The one jarring note during that first meal under his grandmother's roof was the apparition of the negress who had dared to offer to kiss him. To be sure, when she appeared this time, it was with a plate of smoking squares of Johnny-cake; but Ethan couldn't meet her eye, and shrank under his blue serge jacket when she came behind his chair to offer him that delectable staple of a Southern supper-table. He did not notice that the meal was very plain, it was all so good, and the silver on the table was much prettier than that Miss Tallmadge presided over in Boston.
While his Aunt Valeria and his grandmother talked, he ate steadily, and regarded with awe the immensely tall coffee-pot and other things that were covered all over with trees and little pagoda-like buildings in repoussé. Seeing Mrs. Gano behind this service gave him an impression of her wealth and magnificence that no after series of meagre meals and authentic knowledge of her poverty was ever able quite to efface. Observing the child craning his neck to see the inscription on the sugar-bowl, she turned it towards him.
"It is your own name," she said: "Ethan Gano. It will belong to you some day."
"Oh!" said Ethan, feeling his prospects to be princely.
"Now you may come and walk about a little," she said, rising. "But fold your napkin and put it in your ring."
He noticed the ring was marked "E. G.," and laid it down with a sense of ownership. It wasn't like visiting in a strange place when you found your own name on the things at supper.

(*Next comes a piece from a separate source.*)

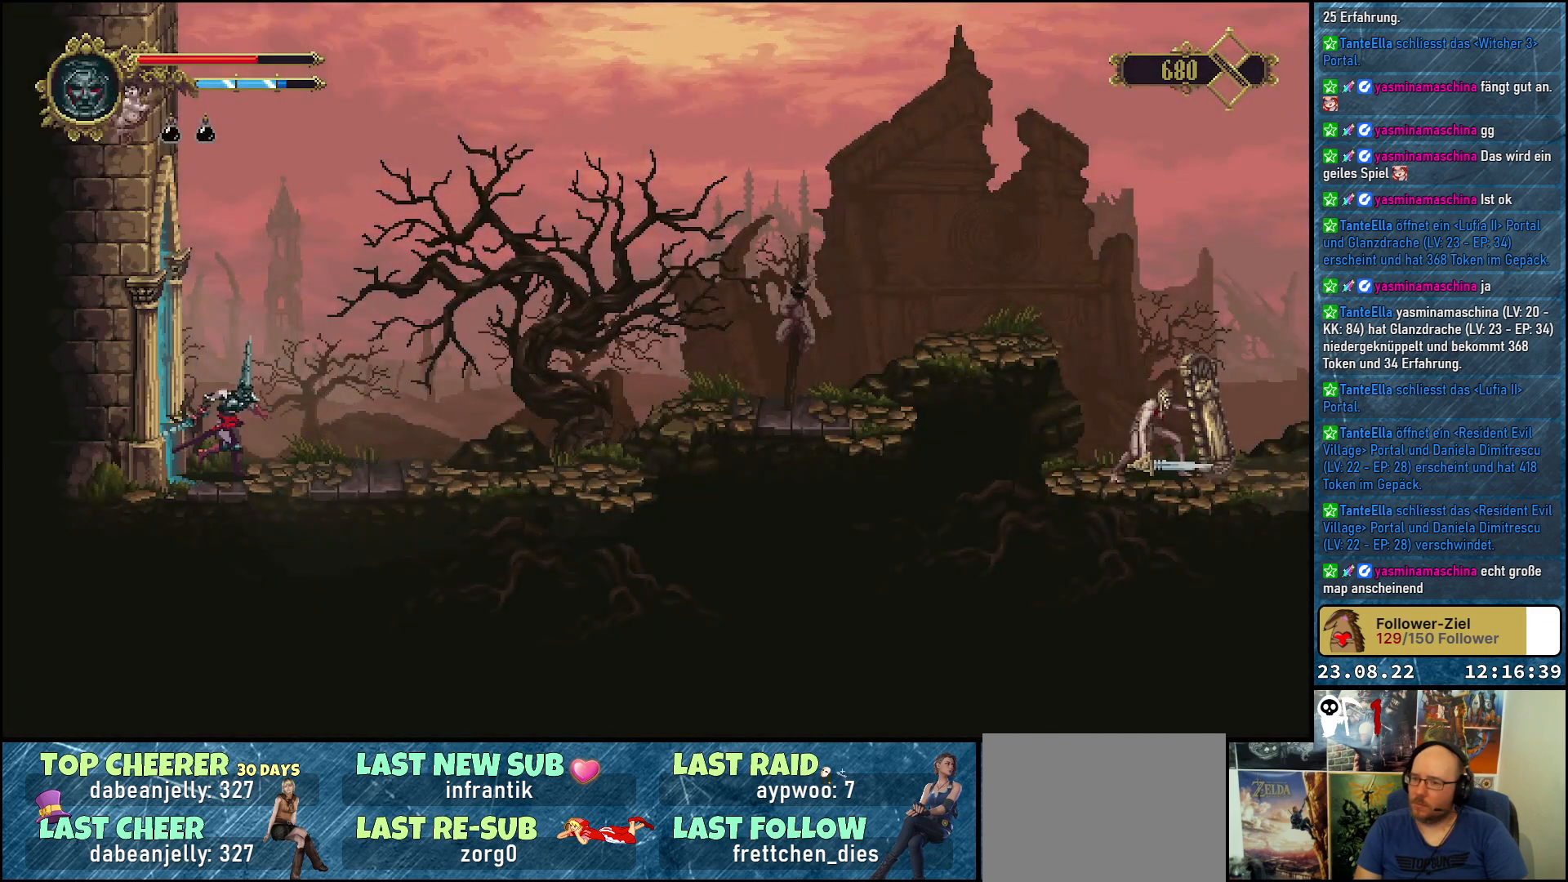
{"buttons": ["DPAD_RIGHT"], "left_stick": "center", "right_stick": "center", "events": []}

Valeria brought her mother a shawl, and disappeared. Ethan put his hand in Mrs. Gano's, and with great care moderating his child's pace to one sedate and slow, he passed out on to the veranda at the back with his grandmother on that first tour of inspection. There were heavy wooden settees on the veranda against the wall.
"Oh, I shall sit here when I do my lessons," said Ethan, coming out of his shyness.
"No; you must bring out a chair," said his grandmother; "these benches are so black."